The Securities and Exchange Commission (SEC) has recently approved new rules that mandate public companies to disclose a portion of their greenhouse gas emissions and their vulnerability to climate change risks. The regulations will necessitate certain companies to report their Scope 1 and 2 emissions, which are direct operational and energy usage emissions. However, it excludes Scope 3 emissions, which encompass indirect pollution generated throughout their supply chains or when customers use their products or services.
Key Takeaway
The SEC’s adoption of new climate disclosure rules, while not directly applicable to startups, presents significant opportunities for carbon accounting and management startups. The regulations emphasize the growing importance of emissions and climate risk disclosures as essential metrics for evaluating companies.

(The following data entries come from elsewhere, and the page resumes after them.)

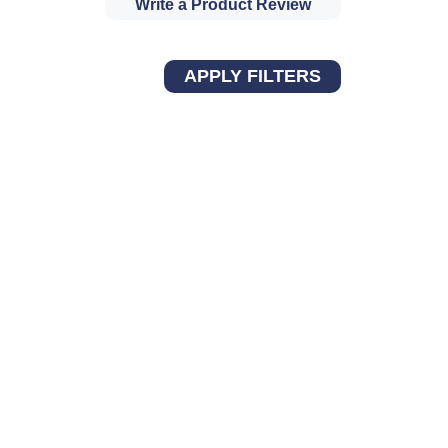
Write a Product Review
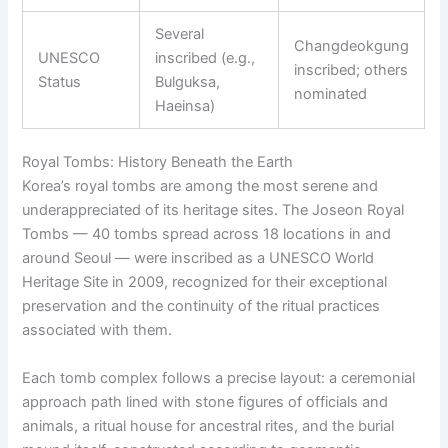
Several
Changdeokgung
UNESCO
inscribed (e.g.,
inscribed; others
Status
Bulguksa,
nominated
Haeinsa)
Royal Tombs: History Beneath the Earth
Korea’s royal tombs are among the most serene and
underappreciated of its heritage sites. The Joseon Royal
Tombs — 40 tombs spread across 18 locations in and
around Seoul — were inscribed as a UNESCO World
Heritage Site in 2009, recognized for their exceptional
preservation and the continuity of the ritual practices
associated with them.
Each tomb complex follows a precise layout: a ceremonial
approach path lined with stone figures of officials and
animals, a ritual house for ancestral rites, and the burial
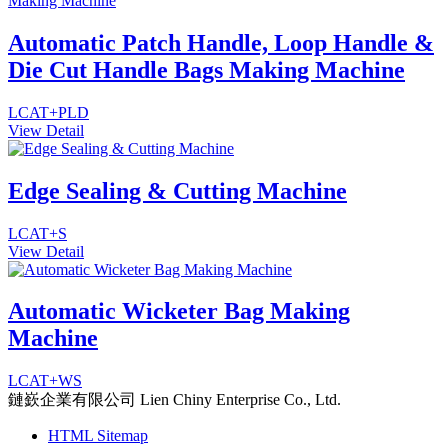
Automatic Patch Handle, Loop Handle &
Die Cut Handle Bags Making Machine
LCAT+PLD
View Detail
Edge Sealing & Cutting Machine
LCAT+S
View Detail
Automatic Wicketer Bag Making
Machine
LCAT+WS
鏈嶔企業有限公司
Lien Chiny Enterprise Co., Ltd.
HTML Sitemap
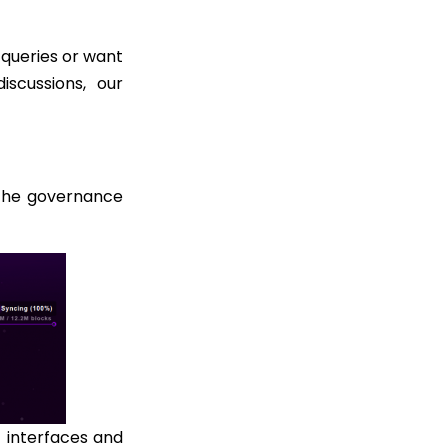
 queries or want
iscussions, our
the governance
 interfaces and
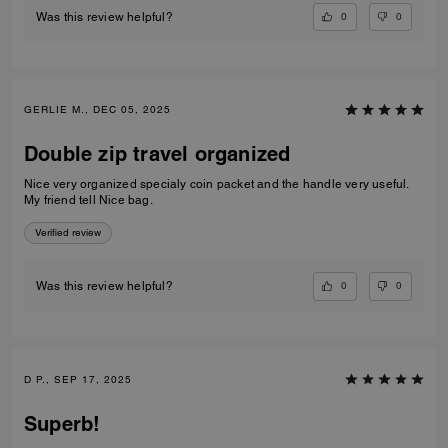
0
0
Was this review helpful?
GERLIE M., DEC 05, 2025
Double zip travel organized
Nice very organized specialy coin packet and the handle very useful.
My friend tell Nice bag.
Verified review
0
0
Was this review helpful?
D P., SEP 17, 2025
Superb!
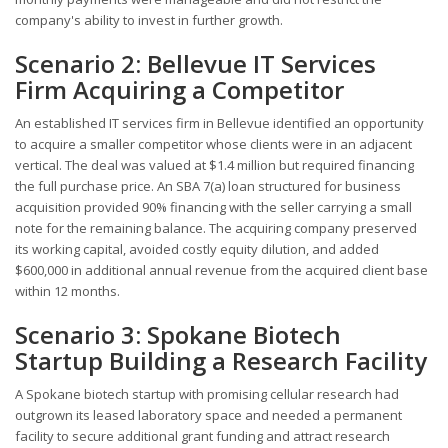
company's ability to invest in further growth.
Scenario 2: Bellevue IT Services
Firm Acquiring a Competitor
An established IT services firm in Bellevue identified an opportunity
to acquire a smaller competitor whose clients were in an adjacent
vertical. The deal was valued at $1.4 million but required financing
the full purchase price. An SBA 7(a) loan structured for business
acquisition provided 90% financing with the seller carrying a small
note for the remaining balance. The acquiring company preserved
its working capital, avoided costly equity dilution, and added
$600,000 in additional annual revenue from the acquired client base
within 12 months.
Scenario 3: Spokane Biotech
Startup Building a Research Facility
A Spokane biotech startup with promising cellular research had
outgrown its leased laboratory space and needed a permanent
facility to secure additional grant funding and attract research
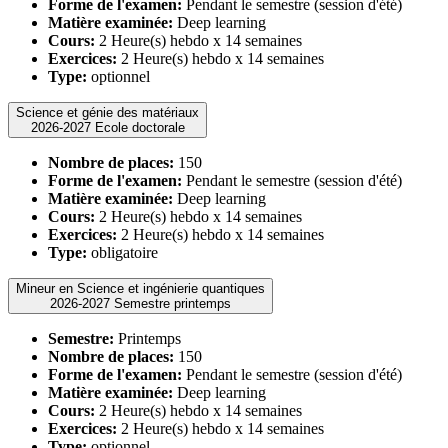
Forme de l'examen:
Pendant le semestre (session d'été)
Matière examinée:
Deep learning
Cours:
2 Heure(s) hebdo x 14 semaines
Exercices:
2 Heure(s) hebdo x 14 semaines
Type:
optionnel
Science et génie des matériaux
2026-2027 Ecole doctorale
Nombre de places:
150
Forme de l'examen:
Pendant le semestre (session d'été)
Matière examinée:
Deep learning
Cours:
2 Heure(s) hebdo x 14 semaines
Exercices:
2 Heure(s) hebdo x 14 semaines
Type:
obligatoire
Mineur en Science et ingénierie quantiques
2026-2027 Semestre printemps
Semestre:
Printemps
Nombre de places:
150
Forme de l'examen:
Pendant le semestre (session d'été)
Matière examinée:
Deep learning
Cours:
2 Heure(s) hebdo x 14 semaines
Exercices:
2 Heure(s) hebdo x 14 semaines
Type:
optionnel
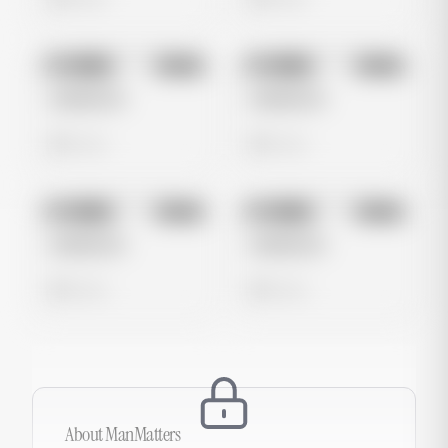
No preview
No preview
Image
Meta
Image
Meta
Untitled Ad
Untitled Ad
0 views
0 views
No preview
No preview
Image
Meta
Image
Meta
Untitled Ad
Untitled Ad
0 views
0 views
About
ManMatters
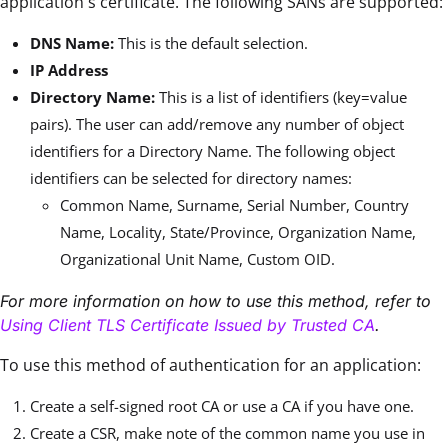
application's certificate. The following SANs are supported:
DNS Name:
This is the default selection.
IP Address
Directory Name:
This is a list of identifiers (key=value
pairs). The user can add/remove any number of object
identifiers for a Directory Name. The following object
identifiers can be selected for directory names:
Common Name, Surname, Serial Number, Country
Name, Locality, State/Province, Organization Name,
Organizational Unit Name, Custom OID.
For more information on how to use this method, refer to
Using Client TLS Certificate Issued by Trusted CA
.
To use this method of authentication for an application:
Create a self-signed root CA or use a CA if you have one.
Create a CSR, make note of the common name you use in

Opportunities for Carbon Accounting Startups
While these rules do not directly apply to privately held companies such as startups, they present significant opportunities for those operating in the carbon tracking, accounting, and management space. The new regulations could potentially inspire more founders to venture into this sector, as they create a demand for services aimed at assisting companies in identifying and mitigating their carbon footprints.
Reception and Impact
The SEC’s consideration of climate-related disclosures began in 2022, and during the rule development process, the agency received over 24,000 comments. The proposal garnered mixed reactions from publicly traded companies under the SEC’s oversight. Some companies, including Amazon, Vanguard, Ralph Lauren, and Chevron, expressed support for Scope 3 disclosures, as they already voluntarily track these emissions. Conversely, others such as Walmart, Fidelity, Gap, Southwest Airlines, and BlackRock opposed the inclusion of Scope 3, citing concerns about its accuracy.
Technological Advancements and Global Alignment
In recent years, several startups have leveraged AI to automate and enhance Scope 3 estimations, and this trend is expected to persist. The SEC’s adoption of these new rules reflects an effort to catch up with other major economies like China and the EU, both of which have existing greenhouse gas reporting requirements. Although the finalized rules are notably diluted from the initial proposal, they signify a pivotal development: Emissions and climate risk disclosures are poised to become crucial data points for investors assessing companies.